Accueil

Organization, usefulness and limitations of an ATBI (All Taxa Biodiversity Inventory): the inventory of terrestrial invertebrates in the Mercantour National Park

Louis DEHARVENG, Anne BEDOS, Christophe DAUGERON, Claire VILLEMANT & Mark L. I. JUDSON

en Zoosystema 37 (1) - Pages 9-30

Publié le 27 mars 2015

Organisation, intérêt et limites d’un ATBI (All Taxa Biodiversity Inventory) : l’inventaire des invertébrés terrestres dans le Parc national du Mercantour

Nous présentons les objectifs, l’organisation et les résultats préliminaires de l’inventaire des invertébrés du Parc National du Mercantour (« Module Invertébrés Terrestres », ATBI Mercantour/Alpi Marittime), effectué par 68 scientifiques et collecteurs de terrain de 2009 à 2012. Le cadre conceptuel d’un ATBI, et les interactions entre un inventaire et les approches scientifiques qui lui sont souvent associées sont discutés. La stratégie d’échantillonnage adoptée associe des collectes standardisées multi-taxon (en continu et ponctuelles) avec des collectes individuelles taxon-centrées. Les tâches successives – échantillonnage, codage des spécimens, tri et identifications, analyses moléculaires, gestion des données – sont brièvement décrites. Le codage assure la traçabilité des spécimens. Les résultats du projet (échantillonnage, abondance des invertébrés collectés, diversité biologique) sont présentés globalement, par techniques, par sites et par groupes taxonomiques: 259 412 spécimens ont été obtenus dans les 761 échantillons analysés (sur les 1243 collectés) appartenant à 1725 espèces et sous-espèces identifiées, auxquelles s’ajoutent 37 espèces nouvelles pour la science. Ces données sont en cours d’intégration dans la base CardObs (INPN, France) et en partie accessibles (sites web, EDIT et GBIF).
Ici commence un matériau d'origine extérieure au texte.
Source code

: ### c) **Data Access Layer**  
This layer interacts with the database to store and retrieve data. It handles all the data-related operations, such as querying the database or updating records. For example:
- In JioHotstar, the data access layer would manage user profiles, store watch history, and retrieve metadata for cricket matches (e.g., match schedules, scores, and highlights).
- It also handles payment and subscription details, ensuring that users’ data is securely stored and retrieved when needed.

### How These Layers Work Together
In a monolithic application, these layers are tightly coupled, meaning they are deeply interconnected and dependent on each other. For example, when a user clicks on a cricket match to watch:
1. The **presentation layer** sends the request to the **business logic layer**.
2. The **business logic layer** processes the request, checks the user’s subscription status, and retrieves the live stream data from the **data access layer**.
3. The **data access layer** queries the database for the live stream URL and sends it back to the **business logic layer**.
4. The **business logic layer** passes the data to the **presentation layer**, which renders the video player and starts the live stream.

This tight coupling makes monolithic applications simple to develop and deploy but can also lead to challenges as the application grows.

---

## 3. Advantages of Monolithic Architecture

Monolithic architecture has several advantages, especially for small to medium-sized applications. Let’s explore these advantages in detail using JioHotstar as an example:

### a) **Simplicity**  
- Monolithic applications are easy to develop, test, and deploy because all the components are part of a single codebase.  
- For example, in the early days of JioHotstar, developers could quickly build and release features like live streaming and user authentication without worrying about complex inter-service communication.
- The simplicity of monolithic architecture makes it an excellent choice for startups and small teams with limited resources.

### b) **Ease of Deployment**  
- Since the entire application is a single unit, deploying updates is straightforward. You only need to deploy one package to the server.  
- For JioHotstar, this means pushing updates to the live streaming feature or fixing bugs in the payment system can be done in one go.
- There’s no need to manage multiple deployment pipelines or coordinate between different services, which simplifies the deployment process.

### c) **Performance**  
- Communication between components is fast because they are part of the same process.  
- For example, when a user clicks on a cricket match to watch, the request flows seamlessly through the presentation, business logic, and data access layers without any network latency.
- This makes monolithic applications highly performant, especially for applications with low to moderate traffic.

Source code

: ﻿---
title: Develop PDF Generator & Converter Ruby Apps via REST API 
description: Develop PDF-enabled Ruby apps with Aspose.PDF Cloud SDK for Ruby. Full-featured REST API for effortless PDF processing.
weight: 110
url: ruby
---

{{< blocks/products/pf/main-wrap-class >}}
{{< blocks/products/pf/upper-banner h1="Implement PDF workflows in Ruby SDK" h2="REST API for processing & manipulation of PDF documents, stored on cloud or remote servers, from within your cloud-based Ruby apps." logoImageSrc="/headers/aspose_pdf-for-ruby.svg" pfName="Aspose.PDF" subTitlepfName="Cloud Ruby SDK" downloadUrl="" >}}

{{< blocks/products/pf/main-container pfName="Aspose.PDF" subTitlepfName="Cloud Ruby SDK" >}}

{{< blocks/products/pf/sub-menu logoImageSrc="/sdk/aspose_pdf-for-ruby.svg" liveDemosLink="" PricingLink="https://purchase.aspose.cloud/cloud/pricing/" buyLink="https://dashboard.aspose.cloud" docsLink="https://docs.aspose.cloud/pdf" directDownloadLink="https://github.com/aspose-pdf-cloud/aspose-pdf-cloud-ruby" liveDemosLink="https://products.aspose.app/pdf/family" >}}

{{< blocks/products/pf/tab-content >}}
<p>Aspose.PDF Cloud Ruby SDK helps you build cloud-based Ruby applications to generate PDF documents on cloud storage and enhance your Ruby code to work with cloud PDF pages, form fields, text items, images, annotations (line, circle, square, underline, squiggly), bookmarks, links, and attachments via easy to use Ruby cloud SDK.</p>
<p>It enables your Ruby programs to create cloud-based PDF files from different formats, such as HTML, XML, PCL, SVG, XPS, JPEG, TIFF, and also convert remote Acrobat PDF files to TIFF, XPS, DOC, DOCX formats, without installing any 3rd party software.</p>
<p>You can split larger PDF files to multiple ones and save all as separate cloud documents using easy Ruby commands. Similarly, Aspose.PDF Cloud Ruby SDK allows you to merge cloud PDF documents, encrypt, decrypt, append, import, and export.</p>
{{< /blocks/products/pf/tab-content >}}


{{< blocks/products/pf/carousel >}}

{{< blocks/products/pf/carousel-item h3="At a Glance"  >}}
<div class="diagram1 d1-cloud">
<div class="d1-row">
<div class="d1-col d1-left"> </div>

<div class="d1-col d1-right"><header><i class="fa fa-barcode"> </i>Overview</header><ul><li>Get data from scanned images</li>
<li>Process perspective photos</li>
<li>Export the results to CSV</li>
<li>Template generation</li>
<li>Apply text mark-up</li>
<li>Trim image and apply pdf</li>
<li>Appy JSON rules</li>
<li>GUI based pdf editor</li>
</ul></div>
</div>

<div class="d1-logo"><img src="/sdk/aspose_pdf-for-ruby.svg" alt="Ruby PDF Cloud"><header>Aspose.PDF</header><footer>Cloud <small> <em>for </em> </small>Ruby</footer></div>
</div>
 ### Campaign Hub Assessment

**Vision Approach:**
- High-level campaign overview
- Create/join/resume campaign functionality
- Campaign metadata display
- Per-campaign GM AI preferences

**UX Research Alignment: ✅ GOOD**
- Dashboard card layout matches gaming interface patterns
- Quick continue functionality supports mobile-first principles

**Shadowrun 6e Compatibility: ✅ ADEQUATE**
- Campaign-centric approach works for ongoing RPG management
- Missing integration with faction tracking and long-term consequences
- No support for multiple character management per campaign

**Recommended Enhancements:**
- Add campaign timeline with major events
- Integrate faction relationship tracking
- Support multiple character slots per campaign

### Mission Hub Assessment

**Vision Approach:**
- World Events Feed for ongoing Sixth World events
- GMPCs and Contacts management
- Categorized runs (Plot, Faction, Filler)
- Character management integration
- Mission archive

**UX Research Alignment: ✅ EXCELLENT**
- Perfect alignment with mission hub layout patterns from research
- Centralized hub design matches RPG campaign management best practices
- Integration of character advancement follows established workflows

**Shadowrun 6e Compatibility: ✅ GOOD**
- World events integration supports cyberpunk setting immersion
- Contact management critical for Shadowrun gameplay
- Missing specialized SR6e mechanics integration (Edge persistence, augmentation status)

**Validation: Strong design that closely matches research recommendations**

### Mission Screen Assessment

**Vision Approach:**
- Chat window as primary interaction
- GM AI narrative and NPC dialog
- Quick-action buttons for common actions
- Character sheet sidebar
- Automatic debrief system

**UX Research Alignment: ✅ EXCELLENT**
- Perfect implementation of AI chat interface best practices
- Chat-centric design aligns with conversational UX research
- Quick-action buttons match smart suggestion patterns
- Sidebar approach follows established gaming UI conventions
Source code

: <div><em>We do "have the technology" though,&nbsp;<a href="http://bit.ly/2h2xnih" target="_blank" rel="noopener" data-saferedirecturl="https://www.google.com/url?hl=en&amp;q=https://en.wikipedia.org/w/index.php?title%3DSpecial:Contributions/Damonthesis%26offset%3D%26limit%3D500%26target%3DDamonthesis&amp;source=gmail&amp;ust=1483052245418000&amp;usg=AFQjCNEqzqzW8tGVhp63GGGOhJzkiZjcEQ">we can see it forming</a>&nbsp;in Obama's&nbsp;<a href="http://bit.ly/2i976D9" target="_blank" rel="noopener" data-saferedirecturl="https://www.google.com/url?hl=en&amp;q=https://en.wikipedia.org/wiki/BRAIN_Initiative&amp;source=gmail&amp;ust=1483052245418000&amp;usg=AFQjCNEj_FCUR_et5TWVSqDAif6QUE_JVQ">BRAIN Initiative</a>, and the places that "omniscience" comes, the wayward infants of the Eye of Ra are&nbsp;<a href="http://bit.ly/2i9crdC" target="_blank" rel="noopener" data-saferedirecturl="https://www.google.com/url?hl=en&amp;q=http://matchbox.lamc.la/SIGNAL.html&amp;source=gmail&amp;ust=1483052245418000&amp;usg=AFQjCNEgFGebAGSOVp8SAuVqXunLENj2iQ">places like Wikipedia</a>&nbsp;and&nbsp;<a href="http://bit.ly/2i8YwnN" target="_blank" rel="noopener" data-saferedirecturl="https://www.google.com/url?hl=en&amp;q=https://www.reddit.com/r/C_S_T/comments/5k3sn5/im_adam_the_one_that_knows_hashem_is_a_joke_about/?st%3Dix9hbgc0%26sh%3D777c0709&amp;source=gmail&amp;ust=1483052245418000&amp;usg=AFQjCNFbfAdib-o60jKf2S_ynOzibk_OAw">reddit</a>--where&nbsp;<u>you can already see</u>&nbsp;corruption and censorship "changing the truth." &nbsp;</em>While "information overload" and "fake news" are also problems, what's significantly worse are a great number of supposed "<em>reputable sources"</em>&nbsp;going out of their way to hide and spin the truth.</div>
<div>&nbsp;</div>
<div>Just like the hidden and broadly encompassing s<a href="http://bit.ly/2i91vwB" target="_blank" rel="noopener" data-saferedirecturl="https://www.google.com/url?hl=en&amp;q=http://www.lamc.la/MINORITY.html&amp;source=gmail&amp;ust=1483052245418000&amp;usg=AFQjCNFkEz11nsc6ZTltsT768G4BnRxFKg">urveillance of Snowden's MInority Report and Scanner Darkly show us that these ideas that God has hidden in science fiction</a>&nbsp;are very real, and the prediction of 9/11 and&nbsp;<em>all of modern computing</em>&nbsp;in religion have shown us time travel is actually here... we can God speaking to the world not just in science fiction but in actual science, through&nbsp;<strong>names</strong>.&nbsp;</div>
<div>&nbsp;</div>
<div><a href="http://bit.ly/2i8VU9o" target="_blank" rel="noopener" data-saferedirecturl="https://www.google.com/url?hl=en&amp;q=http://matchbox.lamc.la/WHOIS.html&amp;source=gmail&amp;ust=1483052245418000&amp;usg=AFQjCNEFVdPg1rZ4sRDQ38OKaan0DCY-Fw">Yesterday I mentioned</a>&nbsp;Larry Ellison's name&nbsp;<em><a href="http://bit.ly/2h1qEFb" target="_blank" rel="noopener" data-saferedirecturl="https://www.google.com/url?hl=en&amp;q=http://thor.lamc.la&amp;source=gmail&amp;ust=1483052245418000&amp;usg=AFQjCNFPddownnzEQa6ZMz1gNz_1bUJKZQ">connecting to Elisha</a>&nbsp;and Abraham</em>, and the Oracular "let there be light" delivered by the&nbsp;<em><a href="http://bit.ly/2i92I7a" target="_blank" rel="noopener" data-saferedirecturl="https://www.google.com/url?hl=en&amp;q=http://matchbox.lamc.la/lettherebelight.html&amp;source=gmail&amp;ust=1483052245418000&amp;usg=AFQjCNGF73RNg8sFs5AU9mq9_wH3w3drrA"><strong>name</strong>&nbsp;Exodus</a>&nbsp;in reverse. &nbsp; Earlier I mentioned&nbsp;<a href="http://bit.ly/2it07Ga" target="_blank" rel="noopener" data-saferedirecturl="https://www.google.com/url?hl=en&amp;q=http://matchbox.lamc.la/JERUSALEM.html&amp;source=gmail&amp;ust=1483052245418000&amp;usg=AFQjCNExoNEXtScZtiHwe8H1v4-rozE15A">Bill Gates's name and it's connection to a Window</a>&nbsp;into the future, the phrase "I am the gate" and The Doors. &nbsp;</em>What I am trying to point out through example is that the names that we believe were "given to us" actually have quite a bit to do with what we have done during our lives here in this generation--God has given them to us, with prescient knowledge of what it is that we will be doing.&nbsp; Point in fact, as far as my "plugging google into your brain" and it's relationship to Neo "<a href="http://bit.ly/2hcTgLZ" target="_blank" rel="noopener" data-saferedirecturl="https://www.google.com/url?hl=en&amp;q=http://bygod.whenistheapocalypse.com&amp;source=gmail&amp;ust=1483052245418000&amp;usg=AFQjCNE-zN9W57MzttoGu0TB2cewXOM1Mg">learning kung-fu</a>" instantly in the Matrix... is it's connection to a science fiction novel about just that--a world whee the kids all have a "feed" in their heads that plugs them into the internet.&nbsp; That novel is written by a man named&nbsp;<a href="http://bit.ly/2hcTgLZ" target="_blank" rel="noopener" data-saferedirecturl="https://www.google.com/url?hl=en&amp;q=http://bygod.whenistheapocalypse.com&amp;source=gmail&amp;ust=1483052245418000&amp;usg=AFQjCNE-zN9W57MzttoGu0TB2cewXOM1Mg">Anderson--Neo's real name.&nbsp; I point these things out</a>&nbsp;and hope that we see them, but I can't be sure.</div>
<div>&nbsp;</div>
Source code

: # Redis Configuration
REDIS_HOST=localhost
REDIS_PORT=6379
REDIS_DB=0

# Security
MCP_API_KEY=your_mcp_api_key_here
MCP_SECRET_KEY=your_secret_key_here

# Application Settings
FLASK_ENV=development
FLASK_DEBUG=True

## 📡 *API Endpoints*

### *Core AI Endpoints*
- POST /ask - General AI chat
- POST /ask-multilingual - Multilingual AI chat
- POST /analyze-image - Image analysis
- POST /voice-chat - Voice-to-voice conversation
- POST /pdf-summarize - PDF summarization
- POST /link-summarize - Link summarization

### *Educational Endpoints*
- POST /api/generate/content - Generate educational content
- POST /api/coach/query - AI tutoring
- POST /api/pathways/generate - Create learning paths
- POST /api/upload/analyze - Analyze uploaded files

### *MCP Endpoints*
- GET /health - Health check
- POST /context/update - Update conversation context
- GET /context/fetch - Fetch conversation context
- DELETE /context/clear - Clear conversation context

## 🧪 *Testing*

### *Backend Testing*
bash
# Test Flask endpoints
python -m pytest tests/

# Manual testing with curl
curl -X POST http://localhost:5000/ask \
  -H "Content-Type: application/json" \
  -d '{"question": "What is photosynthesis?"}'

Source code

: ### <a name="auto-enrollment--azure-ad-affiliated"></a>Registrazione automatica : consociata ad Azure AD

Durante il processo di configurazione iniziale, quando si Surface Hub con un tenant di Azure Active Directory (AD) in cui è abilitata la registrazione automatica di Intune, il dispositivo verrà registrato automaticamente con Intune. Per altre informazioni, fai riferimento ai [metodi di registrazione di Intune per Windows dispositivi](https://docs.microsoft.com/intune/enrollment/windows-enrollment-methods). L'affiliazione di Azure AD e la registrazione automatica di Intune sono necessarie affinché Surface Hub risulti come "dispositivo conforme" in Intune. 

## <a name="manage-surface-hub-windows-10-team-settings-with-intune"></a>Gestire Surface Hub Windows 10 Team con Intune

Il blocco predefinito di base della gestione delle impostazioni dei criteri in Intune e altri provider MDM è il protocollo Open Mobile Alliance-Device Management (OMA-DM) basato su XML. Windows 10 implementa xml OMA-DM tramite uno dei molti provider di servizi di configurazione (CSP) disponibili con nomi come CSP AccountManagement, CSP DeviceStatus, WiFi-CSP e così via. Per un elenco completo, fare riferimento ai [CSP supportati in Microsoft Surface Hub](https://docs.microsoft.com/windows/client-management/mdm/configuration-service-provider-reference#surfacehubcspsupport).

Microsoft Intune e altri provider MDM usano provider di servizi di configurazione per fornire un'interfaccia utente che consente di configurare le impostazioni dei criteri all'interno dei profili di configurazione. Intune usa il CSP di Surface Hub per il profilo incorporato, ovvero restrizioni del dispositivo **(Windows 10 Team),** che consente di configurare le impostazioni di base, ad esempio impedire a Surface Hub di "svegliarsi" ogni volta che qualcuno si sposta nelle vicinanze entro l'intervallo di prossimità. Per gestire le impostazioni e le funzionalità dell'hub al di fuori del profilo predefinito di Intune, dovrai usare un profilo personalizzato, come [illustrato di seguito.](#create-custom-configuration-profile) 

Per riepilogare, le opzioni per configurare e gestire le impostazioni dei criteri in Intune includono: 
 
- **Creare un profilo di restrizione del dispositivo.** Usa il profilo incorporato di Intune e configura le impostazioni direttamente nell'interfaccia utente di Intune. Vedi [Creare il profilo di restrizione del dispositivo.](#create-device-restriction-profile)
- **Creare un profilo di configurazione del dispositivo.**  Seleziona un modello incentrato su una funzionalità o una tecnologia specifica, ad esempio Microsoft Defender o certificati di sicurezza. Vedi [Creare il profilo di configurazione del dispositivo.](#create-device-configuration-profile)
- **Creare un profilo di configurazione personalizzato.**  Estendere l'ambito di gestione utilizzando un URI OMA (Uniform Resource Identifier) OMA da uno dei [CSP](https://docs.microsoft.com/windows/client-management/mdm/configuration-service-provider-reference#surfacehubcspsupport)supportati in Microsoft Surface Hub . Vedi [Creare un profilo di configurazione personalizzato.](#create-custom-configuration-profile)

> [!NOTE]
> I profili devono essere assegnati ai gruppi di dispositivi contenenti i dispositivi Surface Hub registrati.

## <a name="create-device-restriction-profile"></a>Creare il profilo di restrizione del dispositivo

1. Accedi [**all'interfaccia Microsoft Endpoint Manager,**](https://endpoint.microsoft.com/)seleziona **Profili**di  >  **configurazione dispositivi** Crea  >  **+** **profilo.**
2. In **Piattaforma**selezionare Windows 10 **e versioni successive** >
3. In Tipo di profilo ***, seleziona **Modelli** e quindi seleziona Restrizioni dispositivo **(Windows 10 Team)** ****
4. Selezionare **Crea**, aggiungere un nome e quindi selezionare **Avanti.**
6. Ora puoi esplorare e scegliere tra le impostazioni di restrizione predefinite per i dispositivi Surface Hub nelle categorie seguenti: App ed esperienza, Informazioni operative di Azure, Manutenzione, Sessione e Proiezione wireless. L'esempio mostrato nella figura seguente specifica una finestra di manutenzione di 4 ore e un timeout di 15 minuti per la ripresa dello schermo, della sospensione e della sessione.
Les analyses moléculaires (barcode) ont fourni 2800 séquences (Gastéropodes, Collemboles, Hyménoptères, essentiellement COI): leur analyse suggère une diversité cryptique importante au sein du matériel étudié. Du point de vue macroécologique, l’endémicité dans le parc décroit globalement du sud au nord, et la richesse spécifique des basses aux hautes altitudes, mais les données sont hétérogènes et les patrons varient selon les groupes. Sur la base de cette expérience de quatre ans, il apparait qu’une zone d’étude plus réduite que l’ensemble du PNM avec une moindre diversité d’habitats serait mieux adaptée aux objectifs d’un ATBI compte tenu des ressources disponibles, et améliorerait l’efficacité du travail collectif sur le terrain.

Mots-clés :

Biodiversité, échantillonnage de terrain, étiquetage, stratégie d’échantillonnage, techniques d’échantillonnage, Alpes du sud, traçabilité de spécimens.